M: And I'm a full time musician with a Moroccan group at EPCOT, in addition to drumming for an Irish Pub Band a few nights a week, as well as drumming with a few electronic and hip-hop artists around town.

BTA: How would you describe your sound?

R: It's tough to peg it down, but I describe it as a mix of folk, 60's rock, and jazz.

M: Yeah that about covers it, but we both come from so many musical directions, that it goes deeper than some one particular style. The music is only part of it. I think another distinguishing characteristic of our music is the biographical and autobiographical, storytelling-like lyrical content. We're really not going for any one particular genre fit. With us it really is all about authentic artistic expression. The music and the lyrical content have to bolster each other in terms of mood, feeling, texture...whatever you want to call it. But authenticity is extremely important. We write what we believe and feel. And it makes me very happy to so many people get that from our music.

BTA: I heard you guys took a more analog approach to the recording of the album, was it a difficult road? And what sort of techniques did you use?

R: This album was interesting in that we recorded the whole thing into my laptop, and wrote songs by bouncing them back and forth over email, but at the same time we took a completely old-school approach to recording which involved using all natural room sound to mix the tracks, using no unnatural reverb or delay. So it was a really interesting hybrid. We spent a lot of time on mic'ing techniques - putting mic's in the hall, or in the back of the room, or 6 inches from the kick drum instead of inside, or on the beater of the kick drum. Melissa and I stood at different distances from the mic as well. This way we were able to play the sounds in different places in the sound field just by placing the microphones deliberately. Then, when Alan stepped in, he felt like the finished product sounded best when run through tape. So we didn't record to tape originally, but we did end up with a tape-saturated sound. That way, we had the flexibility of digital recording, with over 80 tracks on some songs, but using only natural reverb to mix and mastering to tape gave the album old-school analog feel.

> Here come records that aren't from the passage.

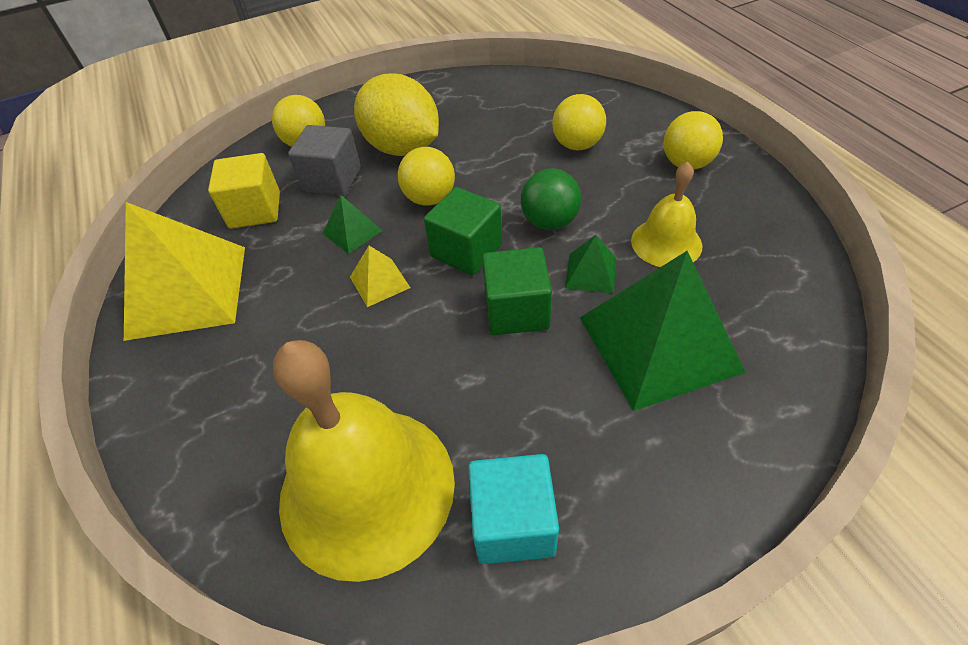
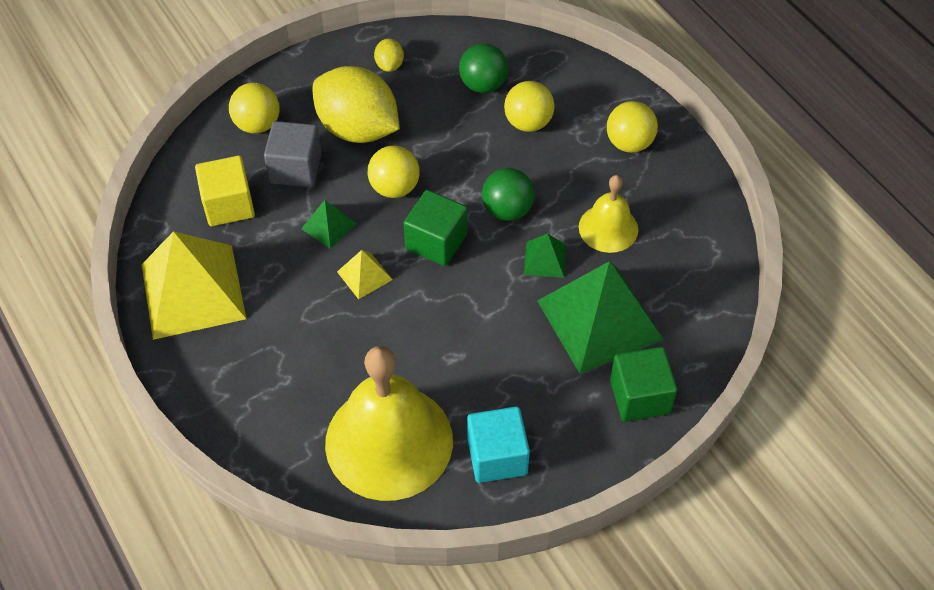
camera: 10 degrees left, 5 degrees up
green cube [482,247,552,335] -> green cube moved to [610,347,678,422]
none -> yellow lemon [374,38,404,72]
none -> green ball [459,43,508,93]

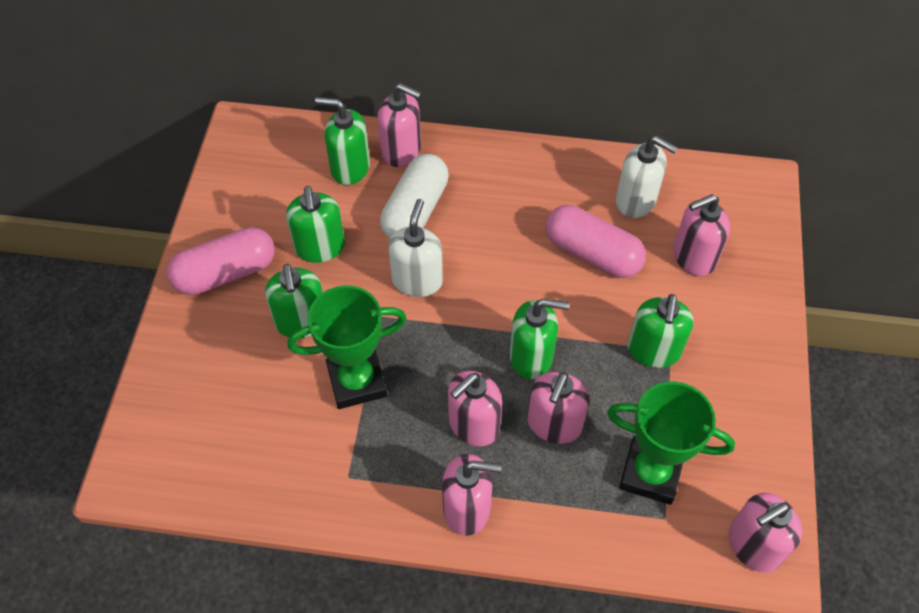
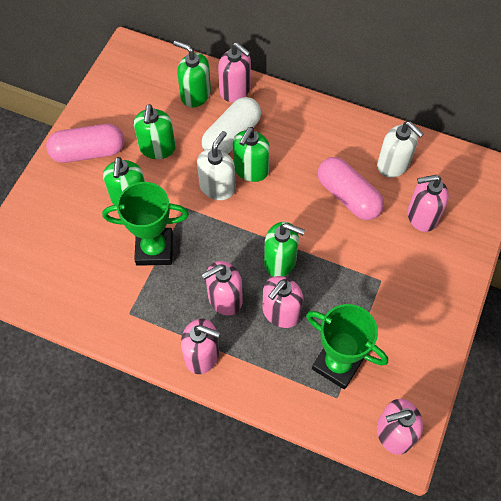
camera: 15 degrees right, 5 degrees up
green soap dispenser [628,294,693,368] -> green soap dispenser moved to [233,127,270,182]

M: Right. And it was very important to us to harken back to the feel and experience of listening to vinyl. It's not just about the snap crackle and pop. It's about the way the albums were recorded back then, how warm they were, and how inviting. This also has a lot to do with how albums were mastered then. They weren't pushed to the point of being the ear-fatiguing volume mass that so many modern albums become by the time they've left the mastering facility.

As far as being difficult - you know, I don't think so. It took a lot of trial and error in the beginning to learn how the mic placement worked in the room for the kind of sound we wanted for each particular track. Over time, we just new where to place mics and how to capture what we were going for. It was actually a lot of fun this time around, considering how Ryan and I basically learned how to record while recording "Our Fathers," the first album. Now we're really looking forward to the next recording session! There's so much possibility - between the instruments, the mutual creativity between the six of us, and what we know now...I'm excited for the future!


Again I want to thank the boys for this and definitely look out for Songs for Waiting which drops March 4th

Cheers,
MF Blaz

2 comments:

Anonymous said...

Tim from The OaKs here. Great interview! Just wanted to clarify one thing from the first question that might be confusing. Matt and Ryan recorded the first album, "Our Fathers and The Things They Left Behind" and then went looking for the band to pull it off live. The new album "Songs For Waiting" was recorded by the the six of us. We all hope to see everyone who reads this blog at a show sometime in the near future!

Tim said...

It's amazing how you guys don't even have a label... Something of this quality was just made in a room with a laptop? Wow.